Forse no, però è così che - credo - lavori la mia mente: si studia da sé un'idea e fino all'ultimo me la tiene nascosta, rivelandomi solo alla fine il risultato, stupendomi con qualcosa di assolutamente inatteso - e, devo ammetterlo, insperato.
Ringrazio il mio intelletto, come se non fosse parte di me, se il risultato mi piace; do a me la colpa, d'altra parte, e privo il mio ingegno di ogni responsabilità, se il risultato non mi soddisfa.
Ritorno a dire che scrivere un foglio è semplice, è più semplice, per così dire è 'intuitivo', è 'implicito', mentre il racconto ha un non so che.
Insomma: un racconto, mi si conceda questo, deve essere compiuto - anche nella sua incompiutezza per taluni racconti - in se stesso. Un foglio rubato non ha ragione di esistere né in sé né in altro, esiste e basta.
Questo almeno è chiaro?
No, forse anche questo è solo confusione.

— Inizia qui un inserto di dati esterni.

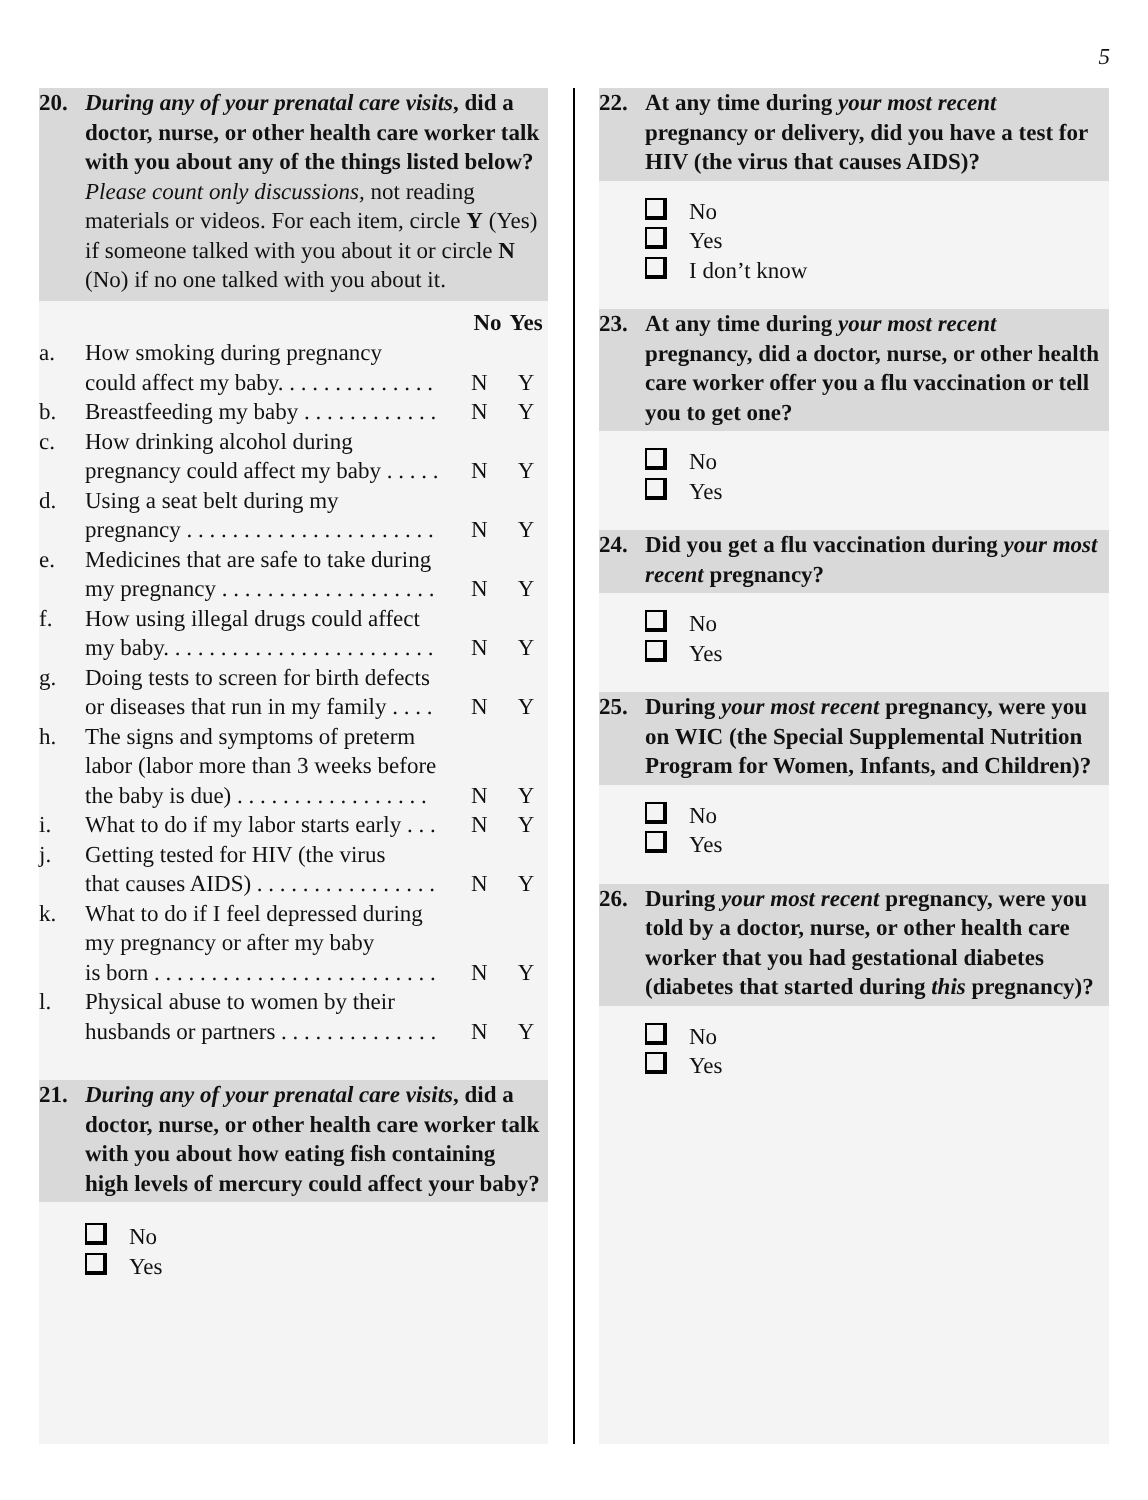5
20. During any of your prenatal care visits, did a doctor, nurse, or other health care worker talk with you about any of the things listed below? Please count only discussions, not reading materials or videos. For each item, circle Y (Yes) if someone talked with you about it or circle N (No) if no one talked with you about it.
| | | No | Yes |
| a. | How smoking during pregnancy could affect my baby. . . . . . . . . . . . . . | N | Y |
| b. | Breastfeeding my baby . . . . . . . . . . . . | N | Y |
| c. | How drinking alcohol during pregnancy could affect my baby . . . . . | N | Y |
| d. | Using a seat belt during my pregnancy . . . . . . . . . . . . . . . . . . . . . . | N | Y |
| e. | Medicines that are safe to take during my pregnancy . . . . . . . . . . . . . . . . . . . | N | Y |
| f. | How using illegal drugs could affect my baby. . . . . . . . . . . . . . . . . . . . . . . . | N | Y |
| g. | Doing tests to screen for birth defects or diseases that run in my family . . . . | N | Y |
| h. | The signs and symptoms of preterm labor (labor more than 3 weeks before the baby is due) . . . . . . . . . . . . . . . . . | N | Y |
| i. | What to do if my labor starts early . . . | N | Y |
| j. | Getting tested for HIV (the virus that causes AIDS) . . . . . . . . . . . . . . . . | N | Y |
| k. | What to do if I feel depressed during my pregnancy or after my baby is born . . . . . . . . . . . . . . . . . . . . . . . . . | N | Y |
| l. | Physical abuse to women by their husbands or partners . . . . . . . . . . . . . . | N | Y |
21. During any of your prenatal care visits, did a doctor, nurse, or other health care worker talk with you about how eating fish containing high levels of mercury could affect your baby?
No
Yes
22. At any time during your most recent pregnancy or delivery, did you have a test for HIV (the virus that causes AIDS)?
No
Yes
I don’t know
23. At any time during your most recent pregnancy, did a doctor, nurse, or other health care worker offer you a flu vaccination or tell you to get one?
No
Yes
24. Did you get a flu vaccination during your most recent pregnancy?
No
Yes
25. During your most recent pregnancy, were you on WIC (the Special Supplemental Nutrition Program for Women, Infants, and Children)?
No
Yes
26. During your most recent pregnancy, were you told by a doctor, nurse, or other health care worker that you had gestational diabetes (diabetes that started during this pregnancy)?
No
Yes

Perché avevo iniziato a scrivere stavolta?!
Ah, sì: scrivere racconti e fogli.
Dicevo che scrivere racconti è più appagante, anche, in un certo modo che mi riesce assolutamente inspiegabile, fisicamente: quando un racconto si conclude c'è uno strano brivido di piacere che corre un po' dovunque, quando poi si tira il cosiddetto 'sospiro di sollievo' c'è anche un qualcosa che si muove in fondo alla pancia, che si scuote nei visceri e un poco si torce, è quasi doloroso, ma di quei dolori assolutamente goduriosi che a me tanto piacciono: sai che la storia è finita, sai che l'inizio ha ora una fine e questa è la fine dettata dall'inizio stesso, sai che la storia è conclusa, che la storia è completa e che è soddisfatta, è appagata e non chiederà - per ora - altro: tu le hai dato la parola fine e lei la apprezza, la riceve e la accetta.
Quando invece scrivo un foglio non sovviene, al termine, una sensazione di qualche piacere: so solo che ho finito, ce ho scritto un ragionamento, un sentimento, ma null'altro, sai che quello che è scritto è vero, è SOLO vero, ma proprio in questa sua assoluta verità manca qualcosa, qualcosa è assente.
In conclusione potrei forse dire che quello che mi appaga e poter servirmi dell'immaginazione? 
Credo di sì, credo di poter affermare che quello che mi dà piacere è la fantasia, l'immaginazione, il 'sogno', ciò che nasce dal cervello in unione con i sentimenti del cuore.